* Passage provided:
++++

Canada is the second largest country in the world with nearly 10 million square kilometres of land area, approximately 62 million hectares of which is agricultural land. Up-to-date soil landscape data are essential for precision agriculture, ecosystem and nutrient cycling modelling, soil organic carbon (SOC) stock inventory, SOC sequestration potential assessment, and sustainable soil management use1. With diminishing investment in conventional soil surveys, operational predictive soil mapping (PSM) frameworks and methods have been used to provide up-to-date soil data and information across landscape scales in Canada2,3. Predictive soil mapping, also referred to as digital soil mapping (DSM), is the computer-assisted production of spatial data or maps of soil types and soil properties using structured knowledge of soil and its relation with environmental variables. PSM involves the creation and population of spatially explicit soil information from field and laboratory observations coupled with spatial and non-spatial soil inference systems4. Soil classes and properties include categorical examples such as soil classification names, and interdependent continuous variables such as bulk density. In Canada, the first gridded national soil and soil landscape data developed using the PSM method were the subset of the global PSM outputs5. One of the advantages of PSM methods is that predictions can be repeated or updated as new training point data and co-variable data become available. Because of that, the global soil grids were updated in 20216. When computing capacity is available, ensemble machine learning can improve the performance and can provide better deterministic predictions of soil types and properties7. Among the studied machine learners such as artificial neural network, support vector machine, gradient boosting decision tree and random forest algorithms, different variations of random forest algorithms have produced more accurate PSM outcomes3,5.

In Canada, with more available soil point data, new co-variable data and advances in machine learning algorithms, regional data of PSM have also been generated8,9. For the nationwide PSM, more point soil data are being gathered and compiled10. Bias correction11 has been added to the random forest-based machine learning algorithms. Along with new co-variable data, nationwide PSM has been conducted at a 100 m grid resolution. These kinds of incremental predictive soil mapping operations will be repeated in the future as more nationwide soil sampling work yields new data based on purposive sampling designs12.

++++

* Input data:
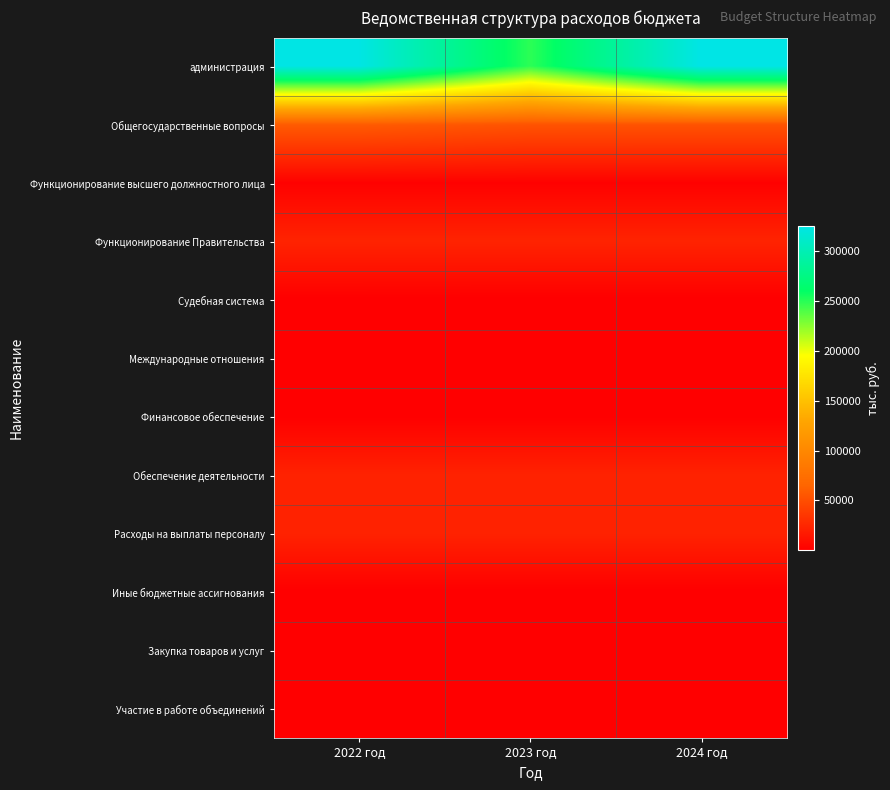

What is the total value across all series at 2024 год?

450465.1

++++

* Exercise directions: What grid resolution does the soil mapping text give for nationwide predictive soil mapping, please?

* Worked solution: A 100 m grid resolution.